I don’t think there’s anything wrong with a whole sweeping area simply filled with peonies (has anyone been to the Boboli Garden in Florence?) , but a great early summer combo is a mass of peonies planted with big globe allium bulbs.  Try Allium ‘Ambassador’, Allium ‘Globemaster’, or Allium stipatum ‘Mount Everest’.  Layer the peonies with later-blooming perennials for color all season long.  Try pairing them with hardy geranium and sedum for a romantic and refined summer show, or with asters and coneflower for a laid-back, informal garden.

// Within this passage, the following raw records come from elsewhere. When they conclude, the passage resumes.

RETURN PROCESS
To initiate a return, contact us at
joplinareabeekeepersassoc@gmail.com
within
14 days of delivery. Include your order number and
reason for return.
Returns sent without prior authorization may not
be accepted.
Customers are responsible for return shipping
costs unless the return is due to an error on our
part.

PRO TIP: CHOOSE CAREFULLY WHEN YOU’RE SITING THESE BEAUTIES.  PEONIES ARE LONG-LIVING, AND THEY DON’T LIKE TO BE MOVED.

Problems/Concerns:

The only issue I ever run into with peonies is powdery mildew on the foliage later in the summer.  Try to prevent this problem by 1) cleaning up and disposing of foliage in the fall and 2) opening up your plantings to allow good air flow.  If you have powdery mildew anyway, treat it with a conventional fungicide (read and carefully follow the label!!!) or try a mix of baking soda, liquid soap, and dormant oil.  Growing a Greener World’s website has a great post on powdery mildew control.

Where to get them:

Check at your local garden center and talk to their buyer about cultivars you’re interested in!  If you’re patient or on a budget, I highly recommend Van Engelen Inc for wholesale pricing.  Often the bare-root peonies we’ve gotten from them in the fall will bloom the following spring!